After moving to New York in the late ’70s, she joined a coven and went through a traditional learning process. She studied for a year and a day, was initiated in 1982, and then did advanced work for second and third degrees, learning the tarot, astrology, herbology, healing, crystals, and ritual magic. “I think the lesbian and the feminist movements had a lot to do with women turning toward Wicca,” observes Rosean. “It’s an older, more matriarchal religion.”
She continues, “Historically, gay men and lesbians have been the shamans of the community. The ability to get in touch with the male-female, the yin-yang energy is very important to mystical and magical practices, and I think homosexuals are more in touch with both sides.”
After her initiation, Rosean taught witchcraft for seven years while writing poetry and plays (I Married a Lesbian Witch), produced at the WOW Cafe and Dixon Place. How a playwright became the author of five books of spells, she says, is “a magical story.”

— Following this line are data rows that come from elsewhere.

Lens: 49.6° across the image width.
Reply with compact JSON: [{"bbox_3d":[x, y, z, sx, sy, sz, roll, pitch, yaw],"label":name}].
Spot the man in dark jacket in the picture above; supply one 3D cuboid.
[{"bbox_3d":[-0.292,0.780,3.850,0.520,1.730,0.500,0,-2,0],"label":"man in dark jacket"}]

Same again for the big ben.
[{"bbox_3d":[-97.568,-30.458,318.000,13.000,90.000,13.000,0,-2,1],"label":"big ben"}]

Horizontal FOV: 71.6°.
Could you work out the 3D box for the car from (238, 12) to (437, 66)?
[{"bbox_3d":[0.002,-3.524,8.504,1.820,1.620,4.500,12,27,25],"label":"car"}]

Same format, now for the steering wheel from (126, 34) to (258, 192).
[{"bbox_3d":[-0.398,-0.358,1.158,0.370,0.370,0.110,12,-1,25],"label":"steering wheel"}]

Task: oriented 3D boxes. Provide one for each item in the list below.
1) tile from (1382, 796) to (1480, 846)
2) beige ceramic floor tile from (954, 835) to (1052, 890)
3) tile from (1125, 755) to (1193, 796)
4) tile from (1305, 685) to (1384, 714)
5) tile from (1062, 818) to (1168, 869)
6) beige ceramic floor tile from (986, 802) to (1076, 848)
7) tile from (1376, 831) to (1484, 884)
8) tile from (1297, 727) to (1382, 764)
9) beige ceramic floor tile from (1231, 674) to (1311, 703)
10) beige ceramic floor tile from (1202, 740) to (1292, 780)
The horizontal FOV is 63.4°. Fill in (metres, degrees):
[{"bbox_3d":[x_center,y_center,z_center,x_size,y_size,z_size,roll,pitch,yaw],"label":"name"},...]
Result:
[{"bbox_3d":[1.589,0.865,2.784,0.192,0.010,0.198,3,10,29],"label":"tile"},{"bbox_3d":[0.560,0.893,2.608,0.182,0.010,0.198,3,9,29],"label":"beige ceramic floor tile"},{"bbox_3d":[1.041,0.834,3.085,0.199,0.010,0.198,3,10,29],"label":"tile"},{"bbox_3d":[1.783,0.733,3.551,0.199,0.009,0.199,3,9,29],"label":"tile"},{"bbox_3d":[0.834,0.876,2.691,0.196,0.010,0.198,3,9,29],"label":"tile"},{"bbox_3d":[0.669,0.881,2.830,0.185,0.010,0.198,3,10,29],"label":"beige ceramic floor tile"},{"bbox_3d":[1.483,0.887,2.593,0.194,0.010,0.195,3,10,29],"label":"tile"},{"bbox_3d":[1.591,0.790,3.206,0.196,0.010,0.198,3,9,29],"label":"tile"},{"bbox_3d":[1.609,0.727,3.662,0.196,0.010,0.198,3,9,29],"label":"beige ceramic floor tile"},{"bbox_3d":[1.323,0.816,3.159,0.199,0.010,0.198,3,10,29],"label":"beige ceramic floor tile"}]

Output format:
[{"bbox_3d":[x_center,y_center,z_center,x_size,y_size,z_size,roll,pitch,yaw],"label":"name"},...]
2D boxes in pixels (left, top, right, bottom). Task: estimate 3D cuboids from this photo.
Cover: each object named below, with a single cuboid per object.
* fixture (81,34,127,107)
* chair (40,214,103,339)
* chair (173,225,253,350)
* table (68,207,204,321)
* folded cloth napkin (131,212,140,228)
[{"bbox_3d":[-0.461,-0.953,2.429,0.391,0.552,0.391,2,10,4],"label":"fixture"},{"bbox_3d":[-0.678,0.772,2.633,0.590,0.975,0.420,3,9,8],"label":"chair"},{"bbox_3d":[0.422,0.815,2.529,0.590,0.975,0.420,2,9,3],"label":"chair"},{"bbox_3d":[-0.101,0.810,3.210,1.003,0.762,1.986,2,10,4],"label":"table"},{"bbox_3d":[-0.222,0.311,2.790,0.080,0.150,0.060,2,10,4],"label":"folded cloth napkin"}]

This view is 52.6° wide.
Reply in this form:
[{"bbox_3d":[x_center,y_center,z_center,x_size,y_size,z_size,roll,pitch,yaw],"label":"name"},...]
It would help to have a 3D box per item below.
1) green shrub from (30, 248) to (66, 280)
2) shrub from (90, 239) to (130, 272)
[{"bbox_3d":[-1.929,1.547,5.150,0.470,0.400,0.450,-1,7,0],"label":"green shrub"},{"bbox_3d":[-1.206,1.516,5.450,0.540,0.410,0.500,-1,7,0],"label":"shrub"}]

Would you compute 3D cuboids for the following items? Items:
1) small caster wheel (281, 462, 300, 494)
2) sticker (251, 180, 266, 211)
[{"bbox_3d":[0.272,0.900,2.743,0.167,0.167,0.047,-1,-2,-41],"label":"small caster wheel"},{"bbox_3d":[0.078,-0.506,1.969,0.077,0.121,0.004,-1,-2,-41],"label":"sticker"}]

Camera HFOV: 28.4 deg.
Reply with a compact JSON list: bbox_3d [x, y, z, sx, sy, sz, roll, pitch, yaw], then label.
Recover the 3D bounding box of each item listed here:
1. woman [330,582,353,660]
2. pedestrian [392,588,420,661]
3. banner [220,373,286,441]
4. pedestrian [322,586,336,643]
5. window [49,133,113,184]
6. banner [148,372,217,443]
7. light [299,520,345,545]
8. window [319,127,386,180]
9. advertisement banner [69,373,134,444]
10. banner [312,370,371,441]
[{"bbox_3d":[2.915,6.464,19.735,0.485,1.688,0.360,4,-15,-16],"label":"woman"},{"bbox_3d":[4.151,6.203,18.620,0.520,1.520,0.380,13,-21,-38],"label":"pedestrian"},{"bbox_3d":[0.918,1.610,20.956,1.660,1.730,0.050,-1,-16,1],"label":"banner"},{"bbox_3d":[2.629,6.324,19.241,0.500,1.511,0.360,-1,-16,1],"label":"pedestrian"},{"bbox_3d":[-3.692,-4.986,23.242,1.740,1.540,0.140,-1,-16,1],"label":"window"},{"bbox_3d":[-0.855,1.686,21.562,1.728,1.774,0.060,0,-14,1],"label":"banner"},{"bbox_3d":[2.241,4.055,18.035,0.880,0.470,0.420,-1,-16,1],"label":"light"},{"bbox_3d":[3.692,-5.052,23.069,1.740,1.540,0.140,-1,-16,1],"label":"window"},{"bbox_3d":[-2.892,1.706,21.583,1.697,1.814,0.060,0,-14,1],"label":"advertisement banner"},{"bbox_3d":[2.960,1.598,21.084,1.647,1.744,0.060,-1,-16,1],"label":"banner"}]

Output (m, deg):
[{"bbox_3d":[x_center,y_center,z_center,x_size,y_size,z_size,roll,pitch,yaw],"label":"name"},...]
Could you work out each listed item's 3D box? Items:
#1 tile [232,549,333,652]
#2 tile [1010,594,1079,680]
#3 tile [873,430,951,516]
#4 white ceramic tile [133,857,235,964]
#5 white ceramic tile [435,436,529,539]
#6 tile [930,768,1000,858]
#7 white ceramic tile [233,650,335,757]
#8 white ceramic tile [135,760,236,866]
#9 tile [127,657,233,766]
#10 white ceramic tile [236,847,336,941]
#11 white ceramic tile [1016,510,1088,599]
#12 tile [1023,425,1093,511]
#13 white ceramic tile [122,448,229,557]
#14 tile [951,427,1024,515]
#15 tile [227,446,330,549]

While unhappily employed at an occult-goods store, she recalls, “I made a candle to Mercury, the god of writers, and was bitching about having to work there when the phone rang. Someone else picked up and said snottily, `We don’t write books, we sell them.’ I overheard him and said, `Give me that phone.'”
Her first book, The Supermarket Sorceress, introduced her approach: Most necessities for her spells can be bought in a grocery or health food store. (Example: Get a raise by baking bread.) “I try not to use hard-to-find ingredients,” she says. “I am an eclectic witch, attracted to different pantheons, and I do lots of research.”
Rosean’s writing is spellbinding, as she tosses in funny anecdotes, folklore, and mythology. Spells, she explains, are based on three principles. First, they are a form of prayer. Second, the ingredients hold power and energy. Third, performing the ritual triggers the subconscious.
This reporter experimented. After several fruitless E-mails to a Web site that owed me money, I enacted Rosean’s “Spell to Collect Debts.” At the start of a new moon (most money magic is connected with phases of the moon), I chewed a clove hard for 10 minutes, grinding it with my teeth while visualizing the company feeling compelled to pay. After spitting the clove out as far as possible, I shouted the amount owed, clapped my hands three times, and put them in my pockets. Within two weeks, both checks had arrived.
Rosean, who believes she was a witch in a past life, always wanted to be both a witch and a writer. As a child she checked out all the library books on magic and witchcraft. “Being a witch is a lot like being a lesbian,” she says. “Sometimes you want it to go away because you are sick of being different, and sometimes you are incredibly proud and feel special.”